American scholars appear to have been quicker off the mark. I would frequently notice a marked slowdown in download times in the middle of the afternoon, which would be about the time people in the US would be logging on.
I could be wrong about this, but what it looks like to me is that lots of people are using the database, but not many are acknowledging it. Top marks on that score to Bruce R. Smith (in Christie Carson and Peter Kirwan, eds, Shakespeare and the Digital World: Redefining Scholarship and Practice, CUP, 2014), who writes:
I didn’t even have to rely on my recollections of just where the passages I wanted were located. I could simply enter a keyword as a search term, and there the desired text would be on my computer screen, ready for cutting and pasting directly into my draft … What effectively connected me to the texts I wanted was not just my possession of a computer but my university’s subscriptions to EEBO and EEBO-TCP. (Pp. 24-5)
Even then, though, Smith’s main point is how he was brought back to the reality of the printed book when one of the texts he wanted to access wasn’t on the database.
Many others, I suspect, are being less than candid about their use of the database. I could have done the same. How smart I would have looked, with all that intimate knowledge of such a wide range of texts!

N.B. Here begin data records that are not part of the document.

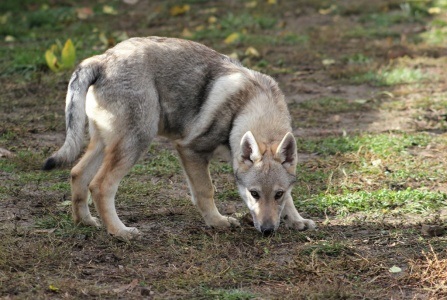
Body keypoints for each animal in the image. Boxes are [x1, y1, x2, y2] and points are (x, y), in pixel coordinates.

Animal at [43, 36, 316, 238]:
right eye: (254, 194)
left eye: (278, 194)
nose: (268, 231)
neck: (249, 104)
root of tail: (102, 59)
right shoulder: (190, 150)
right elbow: (206, 191)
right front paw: (217, 222)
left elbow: (291, 199)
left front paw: (296, 220)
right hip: (136, 142)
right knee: (99, 186)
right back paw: (120, 232)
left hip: (105, 144)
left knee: (77, 173)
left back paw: (85, 222)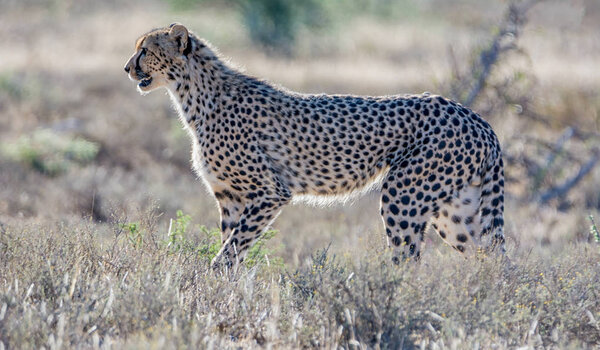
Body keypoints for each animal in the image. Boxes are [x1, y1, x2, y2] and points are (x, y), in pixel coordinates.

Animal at [124, 23, 504, 266]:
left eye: (145, 50)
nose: (127, 68)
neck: (196, 95)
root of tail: (476, 117)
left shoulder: (269, 193)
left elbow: (229, 253)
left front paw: (209, 285)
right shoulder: (231, 198)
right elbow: (233, 249)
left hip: (404, 196)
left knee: (408, 261)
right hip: (457, 210)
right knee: (494, 261)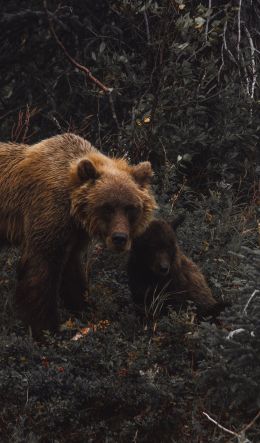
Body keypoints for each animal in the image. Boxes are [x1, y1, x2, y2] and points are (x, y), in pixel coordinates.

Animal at [0, 134, 156, 334]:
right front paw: (45, 328)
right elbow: (40, 269)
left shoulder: (74, 233)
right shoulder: (47, 213)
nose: (120, 238)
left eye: (131, 208)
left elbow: (72, 271)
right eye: (107, 207)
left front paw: (88, 310)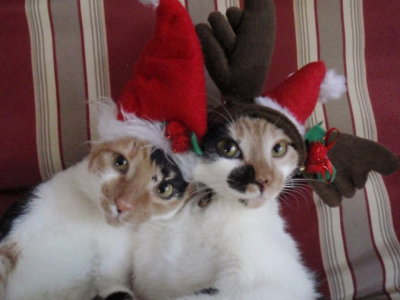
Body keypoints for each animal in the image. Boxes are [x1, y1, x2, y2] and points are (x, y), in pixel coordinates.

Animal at [0, 137, 190, 300]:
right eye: (120, 161)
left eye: (164, 189)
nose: (123, 204)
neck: (91, 216)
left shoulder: (111, 268)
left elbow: (115, 291)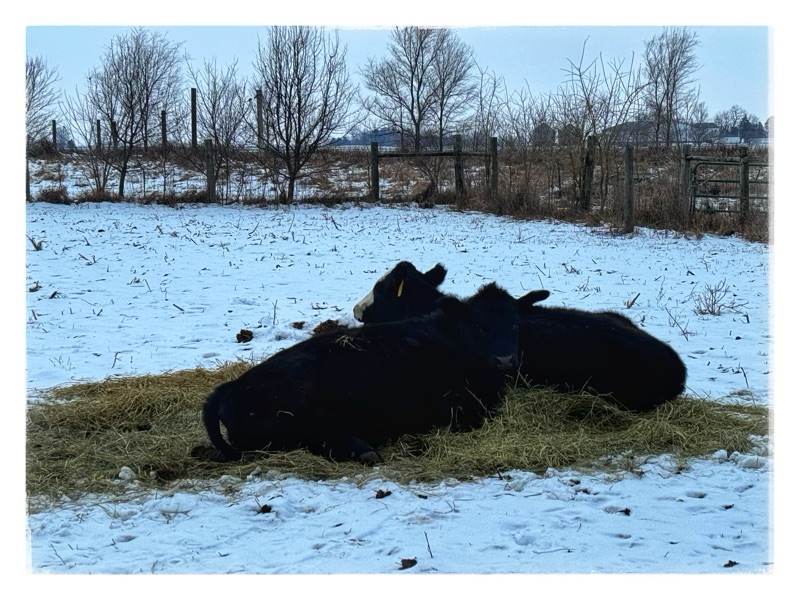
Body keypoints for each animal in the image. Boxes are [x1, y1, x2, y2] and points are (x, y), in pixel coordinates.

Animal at [204, 282, 521, 464]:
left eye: (514, 323)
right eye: (478, 325)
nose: (505, 359)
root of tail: (229, 388)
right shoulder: (461, 410)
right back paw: (364, 450)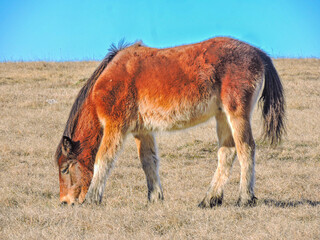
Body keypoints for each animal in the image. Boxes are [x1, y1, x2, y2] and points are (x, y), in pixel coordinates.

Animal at [54, 36, 284, 207]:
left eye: (65, 169)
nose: (65, 202)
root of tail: (259, 54)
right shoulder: (142, 131)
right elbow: (148, 162)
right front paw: (155, 198)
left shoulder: (115, 127)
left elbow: (104, 159)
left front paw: (93, 198)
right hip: (222, 117)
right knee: (227, 153)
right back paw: (210, 200)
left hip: (237, 114)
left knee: (246, 148)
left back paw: (245, 198)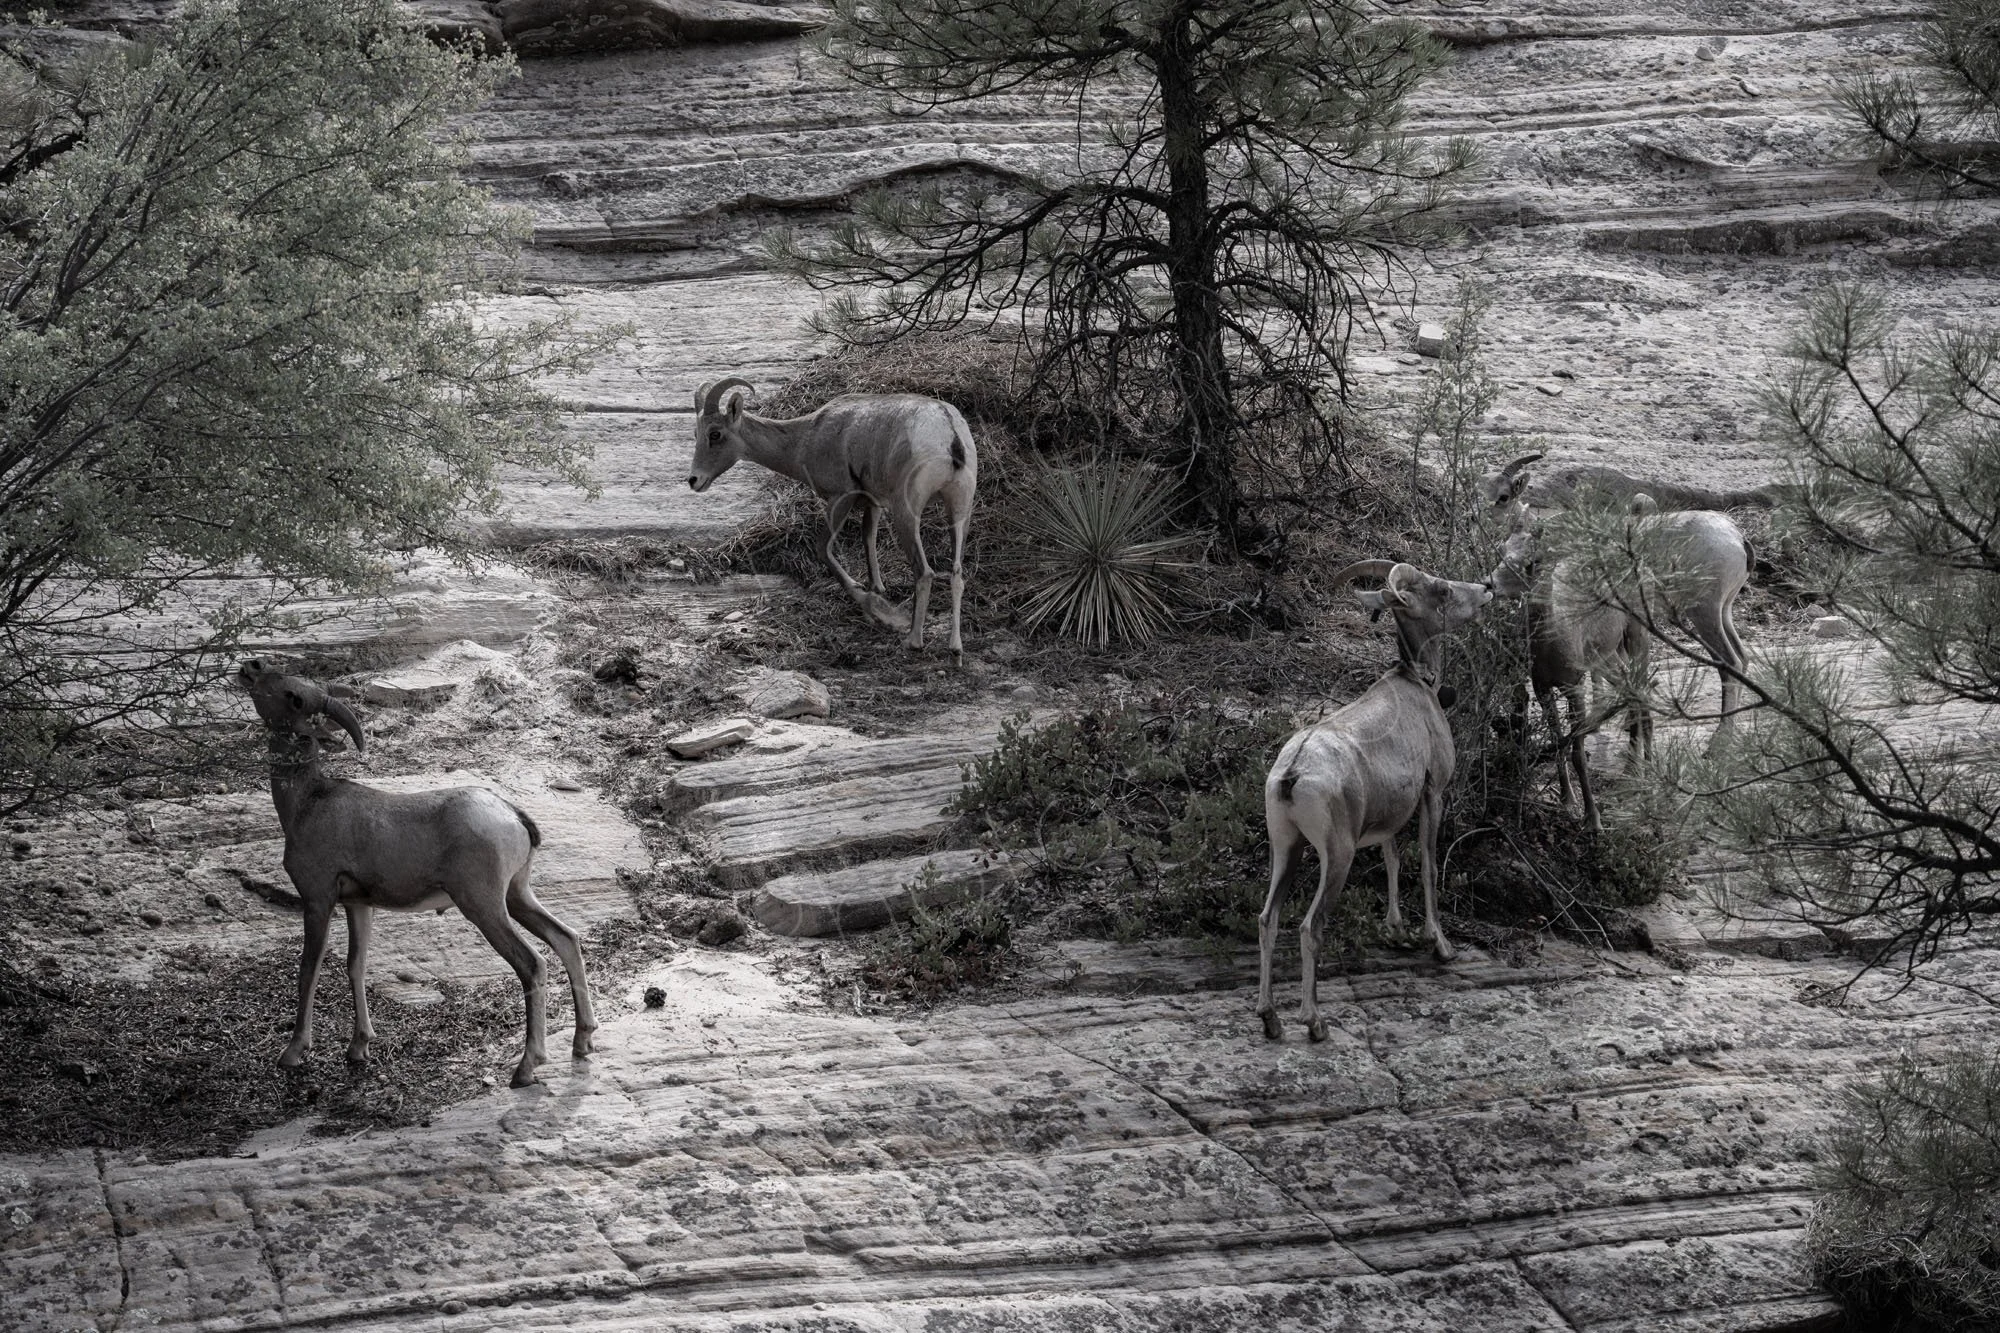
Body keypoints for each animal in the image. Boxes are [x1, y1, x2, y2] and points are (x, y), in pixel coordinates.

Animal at [237, 660, 595, 1089]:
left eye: (294, 696)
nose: (251, 667)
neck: (305, 804)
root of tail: (513, 816)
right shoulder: (358, 906)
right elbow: (355, 965)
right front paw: (359, 1048)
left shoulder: (318, 898)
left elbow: (309, 969)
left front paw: (293, 1053)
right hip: (518, 896)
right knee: (566, 938)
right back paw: (582, 1041)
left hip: (483, 906)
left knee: (533, 964)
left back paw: (525, 1068)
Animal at [685, 377, 978, 658]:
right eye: (697, 434)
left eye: (715, 434)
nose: (694, 480)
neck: (806, 438)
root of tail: (949, 433)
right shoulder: (873, 503)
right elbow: (868, 542)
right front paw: (877, 595)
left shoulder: (841, 498)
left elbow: (822, 550)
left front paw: (878, 610)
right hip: (959, 511)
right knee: (957, 573)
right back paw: (955, 647)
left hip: (907, 512)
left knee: (924, 572)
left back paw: (913, 641)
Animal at [1258, 560, 1492, 1042]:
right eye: (1442, 590)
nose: (1486, 589)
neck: (1419, 687)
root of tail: (1292, 776)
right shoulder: (1432, 794)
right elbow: (1427, 864)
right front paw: (1439, 945)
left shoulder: (1389, 817)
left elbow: (1392, 860)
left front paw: (1396, 931)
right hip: (1337, 856)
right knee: (1310, 926)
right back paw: (1315, 1023)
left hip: (1286, 848)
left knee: (1268, 920)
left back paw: (1270, 1019)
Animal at [1484, 499, 1752, 830]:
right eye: (1502, 548)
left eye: (1532, 560)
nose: (1489, 584)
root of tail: (1737, 538)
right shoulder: (1550, 681)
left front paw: (1592, 819)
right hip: (1722, 611)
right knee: (1740, 658)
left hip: (1700, 613)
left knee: (1727, 663)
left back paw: (1713, 747)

I’m glad I was up-front about it, though. I would be the first to agree that there is nothing quite like the printed book, and uses of the database that took me away from reading and analyzing text just wouldn’t interest me but, like Smith, the database ‘connected me to the texts I wanted’ (or to many of them), and enabled me to find out things about the early modern printed corpus that simply would not have been discoverable by any other means.